On Wed, 28 Aug 2002, Ethan Dicks wrote:
With my early experience having come from the
Commodore world, I admit
that the hi-res mapping on the Apple ][ struck me as odd, too; but when
I programming professionally on it, our graphics guru whipped up a fast
and simple row->address lookup routine and we didn't have to worry about
it from an application standpoint.
Yes, it adds a few cycles to the plotting of points, and it is quite lame,
but we must look at the history of why it is like this, as Ethan describes
below.
The "logic" is that the video refresh
circuit doubles as a DRAM refresh
counter. By decoupling the sequential nature of the CPU's view of the
hi-res page and the video output circuit's view of the same memory, the
timing lines up and results in a simpler refresh circuit (i.e., you
don't have to refresh every byte in a DRAM chip, just every row, every
so often; the mapping is driven by the bit geometry of the 4116 DRAM and
how many columns there are per row). I forget how many chips Woz saved,
but I think it was between 1 and 4.
Woz was all about efficiency in design: a true hacker. The hack was very
clever for the day (1977) and saved on chip costs, which were still high
back then.

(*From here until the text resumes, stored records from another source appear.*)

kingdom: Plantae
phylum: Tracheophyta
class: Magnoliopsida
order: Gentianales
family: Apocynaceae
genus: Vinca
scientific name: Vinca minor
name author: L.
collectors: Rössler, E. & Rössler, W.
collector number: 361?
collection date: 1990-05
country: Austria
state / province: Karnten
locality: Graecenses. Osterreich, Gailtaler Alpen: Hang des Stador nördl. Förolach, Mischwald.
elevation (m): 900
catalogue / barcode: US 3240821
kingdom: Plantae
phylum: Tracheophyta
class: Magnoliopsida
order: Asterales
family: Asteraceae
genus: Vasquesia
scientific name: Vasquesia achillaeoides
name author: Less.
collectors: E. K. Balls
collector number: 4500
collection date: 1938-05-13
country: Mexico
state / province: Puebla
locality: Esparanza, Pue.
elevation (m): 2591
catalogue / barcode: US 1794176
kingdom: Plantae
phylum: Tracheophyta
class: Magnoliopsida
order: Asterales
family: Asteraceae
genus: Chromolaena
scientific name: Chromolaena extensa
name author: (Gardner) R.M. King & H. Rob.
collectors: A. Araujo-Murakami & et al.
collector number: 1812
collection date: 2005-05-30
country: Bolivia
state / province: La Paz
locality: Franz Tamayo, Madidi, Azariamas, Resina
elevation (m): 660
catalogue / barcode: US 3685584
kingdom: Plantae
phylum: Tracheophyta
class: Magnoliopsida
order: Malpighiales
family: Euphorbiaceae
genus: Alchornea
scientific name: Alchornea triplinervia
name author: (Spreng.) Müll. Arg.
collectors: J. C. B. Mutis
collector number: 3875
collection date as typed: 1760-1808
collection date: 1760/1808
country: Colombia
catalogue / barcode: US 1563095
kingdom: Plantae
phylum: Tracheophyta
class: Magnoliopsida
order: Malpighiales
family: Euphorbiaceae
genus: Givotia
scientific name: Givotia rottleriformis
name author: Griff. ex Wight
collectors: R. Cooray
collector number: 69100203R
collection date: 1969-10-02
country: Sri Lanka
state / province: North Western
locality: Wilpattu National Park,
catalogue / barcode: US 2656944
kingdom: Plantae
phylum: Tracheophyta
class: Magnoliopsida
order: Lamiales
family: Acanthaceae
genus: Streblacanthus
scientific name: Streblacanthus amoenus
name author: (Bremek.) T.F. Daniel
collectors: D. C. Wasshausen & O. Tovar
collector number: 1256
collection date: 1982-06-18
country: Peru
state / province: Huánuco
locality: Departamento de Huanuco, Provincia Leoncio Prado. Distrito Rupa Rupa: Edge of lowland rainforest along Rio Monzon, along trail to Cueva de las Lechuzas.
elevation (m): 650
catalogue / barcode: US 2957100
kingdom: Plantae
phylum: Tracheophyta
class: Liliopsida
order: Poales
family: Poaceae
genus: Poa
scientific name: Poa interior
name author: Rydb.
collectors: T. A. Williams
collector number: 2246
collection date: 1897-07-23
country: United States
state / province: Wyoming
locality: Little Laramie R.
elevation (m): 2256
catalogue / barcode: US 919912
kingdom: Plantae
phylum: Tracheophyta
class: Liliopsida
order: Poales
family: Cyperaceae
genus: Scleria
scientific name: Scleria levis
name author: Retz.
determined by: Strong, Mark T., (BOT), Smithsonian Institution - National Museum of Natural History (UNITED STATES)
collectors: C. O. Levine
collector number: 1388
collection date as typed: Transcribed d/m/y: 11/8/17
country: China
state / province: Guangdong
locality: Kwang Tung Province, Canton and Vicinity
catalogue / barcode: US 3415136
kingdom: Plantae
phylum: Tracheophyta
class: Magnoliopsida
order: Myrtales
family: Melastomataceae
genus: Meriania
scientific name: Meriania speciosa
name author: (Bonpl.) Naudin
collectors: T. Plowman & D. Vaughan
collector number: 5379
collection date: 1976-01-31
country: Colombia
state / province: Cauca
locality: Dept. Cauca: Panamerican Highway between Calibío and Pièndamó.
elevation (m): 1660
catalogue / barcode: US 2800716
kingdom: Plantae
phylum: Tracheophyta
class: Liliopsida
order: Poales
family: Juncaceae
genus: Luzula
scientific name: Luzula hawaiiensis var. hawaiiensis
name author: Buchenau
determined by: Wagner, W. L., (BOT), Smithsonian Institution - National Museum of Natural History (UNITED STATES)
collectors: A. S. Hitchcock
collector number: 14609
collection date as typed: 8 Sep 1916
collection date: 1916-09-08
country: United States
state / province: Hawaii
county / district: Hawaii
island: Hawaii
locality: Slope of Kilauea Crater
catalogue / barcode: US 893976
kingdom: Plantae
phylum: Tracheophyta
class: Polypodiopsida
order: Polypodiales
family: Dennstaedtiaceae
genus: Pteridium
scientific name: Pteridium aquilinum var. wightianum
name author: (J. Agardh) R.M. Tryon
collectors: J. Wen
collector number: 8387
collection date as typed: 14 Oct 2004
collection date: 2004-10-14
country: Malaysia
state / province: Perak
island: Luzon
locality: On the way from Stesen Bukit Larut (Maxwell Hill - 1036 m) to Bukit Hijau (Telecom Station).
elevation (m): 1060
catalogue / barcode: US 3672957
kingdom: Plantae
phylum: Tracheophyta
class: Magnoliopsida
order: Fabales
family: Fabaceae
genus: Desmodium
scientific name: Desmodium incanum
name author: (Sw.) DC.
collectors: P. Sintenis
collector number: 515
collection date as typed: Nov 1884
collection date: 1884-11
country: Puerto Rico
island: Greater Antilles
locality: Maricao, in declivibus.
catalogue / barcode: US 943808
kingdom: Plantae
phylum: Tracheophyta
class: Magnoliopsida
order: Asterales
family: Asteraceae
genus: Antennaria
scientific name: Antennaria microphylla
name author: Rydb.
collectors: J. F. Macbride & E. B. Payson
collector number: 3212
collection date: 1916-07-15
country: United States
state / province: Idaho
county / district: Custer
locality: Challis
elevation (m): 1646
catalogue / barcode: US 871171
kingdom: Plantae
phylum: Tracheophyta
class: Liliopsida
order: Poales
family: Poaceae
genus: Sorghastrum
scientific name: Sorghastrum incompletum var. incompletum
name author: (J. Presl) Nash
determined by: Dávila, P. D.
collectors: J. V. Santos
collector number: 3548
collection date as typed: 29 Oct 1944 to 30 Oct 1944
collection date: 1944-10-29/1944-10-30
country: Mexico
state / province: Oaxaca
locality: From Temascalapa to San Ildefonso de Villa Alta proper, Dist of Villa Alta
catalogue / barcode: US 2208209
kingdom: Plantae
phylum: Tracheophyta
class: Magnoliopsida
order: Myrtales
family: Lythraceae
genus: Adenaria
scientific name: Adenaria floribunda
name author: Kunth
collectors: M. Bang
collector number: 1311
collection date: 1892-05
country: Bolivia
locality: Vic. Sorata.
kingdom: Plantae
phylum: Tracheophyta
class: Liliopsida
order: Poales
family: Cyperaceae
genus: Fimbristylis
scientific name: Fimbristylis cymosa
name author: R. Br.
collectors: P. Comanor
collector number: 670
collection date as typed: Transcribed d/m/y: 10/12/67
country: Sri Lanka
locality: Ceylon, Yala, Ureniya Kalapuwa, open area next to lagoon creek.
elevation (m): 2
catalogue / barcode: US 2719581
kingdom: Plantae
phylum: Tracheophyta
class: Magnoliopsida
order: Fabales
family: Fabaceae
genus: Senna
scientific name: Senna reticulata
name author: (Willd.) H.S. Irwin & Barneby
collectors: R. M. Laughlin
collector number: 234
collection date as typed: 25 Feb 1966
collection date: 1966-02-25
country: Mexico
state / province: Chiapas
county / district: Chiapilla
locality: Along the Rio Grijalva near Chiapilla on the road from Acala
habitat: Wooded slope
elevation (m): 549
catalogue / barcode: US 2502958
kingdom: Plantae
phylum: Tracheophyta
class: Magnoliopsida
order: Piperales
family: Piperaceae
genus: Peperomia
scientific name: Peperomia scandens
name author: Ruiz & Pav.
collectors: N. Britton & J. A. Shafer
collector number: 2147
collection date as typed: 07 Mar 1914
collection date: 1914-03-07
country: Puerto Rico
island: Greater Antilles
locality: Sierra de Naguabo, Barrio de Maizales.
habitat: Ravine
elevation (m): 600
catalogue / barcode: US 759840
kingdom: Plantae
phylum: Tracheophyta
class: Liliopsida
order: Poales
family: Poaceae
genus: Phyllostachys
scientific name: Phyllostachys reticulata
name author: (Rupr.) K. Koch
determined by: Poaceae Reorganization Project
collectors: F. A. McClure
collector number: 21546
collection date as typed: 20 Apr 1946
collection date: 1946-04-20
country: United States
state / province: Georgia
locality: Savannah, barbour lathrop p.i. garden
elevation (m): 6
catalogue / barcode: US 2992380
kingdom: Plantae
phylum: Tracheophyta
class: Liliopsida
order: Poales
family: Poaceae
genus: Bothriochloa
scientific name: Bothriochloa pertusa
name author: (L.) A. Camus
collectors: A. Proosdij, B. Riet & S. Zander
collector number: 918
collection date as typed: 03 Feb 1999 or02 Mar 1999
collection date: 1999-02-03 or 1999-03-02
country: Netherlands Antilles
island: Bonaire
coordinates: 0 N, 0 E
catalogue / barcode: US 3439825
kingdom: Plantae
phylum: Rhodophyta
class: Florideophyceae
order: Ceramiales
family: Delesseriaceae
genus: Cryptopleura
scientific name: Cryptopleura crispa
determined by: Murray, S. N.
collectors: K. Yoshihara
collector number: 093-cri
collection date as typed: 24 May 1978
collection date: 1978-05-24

Also, Woz believed that anything that could be done in
software should, and stuck with a minimalist hardware design attitude.
Yes, it's totally lame to those who came up on computers with normal,
sequential graphics screens, but as Ethan mentioned, a simple look-up
table (consisting of $180 bytes) and some convenient 6502 opcodes (load
accumulator indirect indexed) fixes the problem quite nicely and easily.